Asmos presste die Augen zusammen und murmelte: „Es geht schon."
„Nein, das geht nicht schon", entgegnete sie grimmig und zog ihn hoch. „Du solltest den Finger kühlen!"
Sarah zog ihn hinter sich her, bis sie den Dorfbrunnen erreichten. Asmos schaute ihr apathisch zu. Sie warf den Eimer, der sich auf dem Brunnenrand befand, in die Tiefe. Platschend traf er die Wasseroberfläche, worauf sie die armlange Kurbel betätigte und ihn wieder nach oben beförderte. Sie tauchte Asmos Hand, ohne weiter zu fragen, in das kühle Nass.
„Ich fühle mich ein wenig bemuttert", beschwerte Asmos sich schwach, aber sie erstickte seine Gegenwehr im Keim.
„Das sagt jemand, der sich von seiner Mutter bekochen lässt."
„Du kannst es ja für mich tun."
Sie sah ihn einen Moment einfach nur schweigend an, während ihr Gesicht zusehends röter wurde. Er wusste nicht, ob es Verlegenheit oder Zornesröte war. Statt einer heftigen Reaktion drehte sie sich nur um und ging zurück. Enttäuscht rief er ihr hinterher: „Ich kann vielleicht auch kochen!" Aber sie reagierte nicht.
Asmos leerte den Kübel missmutig aus und kehrte zu seinem Kameraden zurück. „Tolle Idee Thorben", sagte er, während er die Puppe wieder in Position brachte.
„Hat sie dich abgewiesen?", fragte er mitfühlend.
„Dazu hat sie sich nicht einmal die Mühe gemacht."
„Tut mir leid."
„Schon in Ordnung, du hattest ja recht. Was hatte ich zu verlieren?"
Den ganzen Tag über arbeiteten sie weiter an den Vorbereitungen. Abends hielt Asmos mit Thorben Wache, während Sarah in seinem Haus zu Bett gegangen war.
Spät des Nachts, als die letzten silbrigen Strahlen des großen Mantels die Landschaft in ein monotones Licht tauchten, kehrte er zurück.

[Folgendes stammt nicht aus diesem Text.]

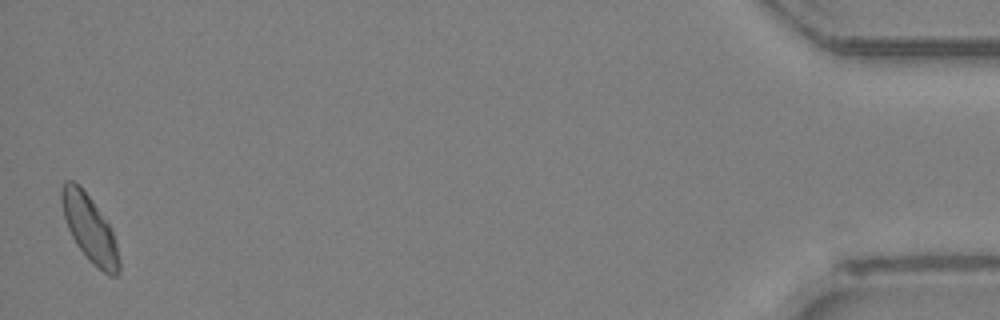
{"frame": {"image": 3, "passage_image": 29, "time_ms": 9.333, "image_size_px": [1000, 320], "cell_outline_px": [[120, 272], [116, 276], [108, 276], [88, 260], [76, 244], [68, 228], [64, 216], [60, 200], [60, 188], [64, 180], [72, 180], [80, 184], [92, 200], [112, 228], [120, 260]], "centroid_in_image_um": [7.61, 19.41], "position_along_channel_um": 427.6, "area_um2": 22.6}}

Vor seinem Haus stand eine einsame Gestalt. An ihrem schlanken Wuchs erkannte er, dass es Sarah war. Ihre langen Haare, welche sie zu Zöpfen geflochten hatte, glänzten wie pures Silber. Verwirrt trat er näher heran. Das konnte nicht nur an dem spärlichen Licht, in das sie getaucht war, liegen.
Sie sprach irgendetwas in einer fremd klingenden Sprache. Trauer lag in ihrer Stimme vergraben. Wahrscheinlich vermisste sie ihre Familie. Bisher hatte sie kein Wort mehr darüber verloren. Vielleicht erwartete sie von ihm, das Thema anzusprechen. Eine Weile später fasste sie sich wieder und kehrte ins Haus zurück. Glücklicherweise bemerkte sie Asmos nicht, der sich an der Hinterwand des Hauses versteckte.
Ihre Haarfarbe war wieder normal. Er musste sich getäuscht haben. Verwirrt folgte er ihr einen Moment später hinein. Sie tat, als würde sie schlafen. Asmos legte sich neben das Bett auf den Boden. Was war das nur für eine Sprache, in der sie gesprochen hatte? Er war nicht oft außerhalb des Dorfs unterwegs. Mancherorts sprachen die Leute Dialekte, die ihm schwer verständlich waren. Aber das hier hatte nach etwas geklungen, was er noch nie gehört hatte. Sie verwirrte ihn immer mehr. Sein Gefühl sagte ihm jedoch, dass er ihr vertrauen konnte. Früher oder später würden sich sämtliche Fragen auflösen.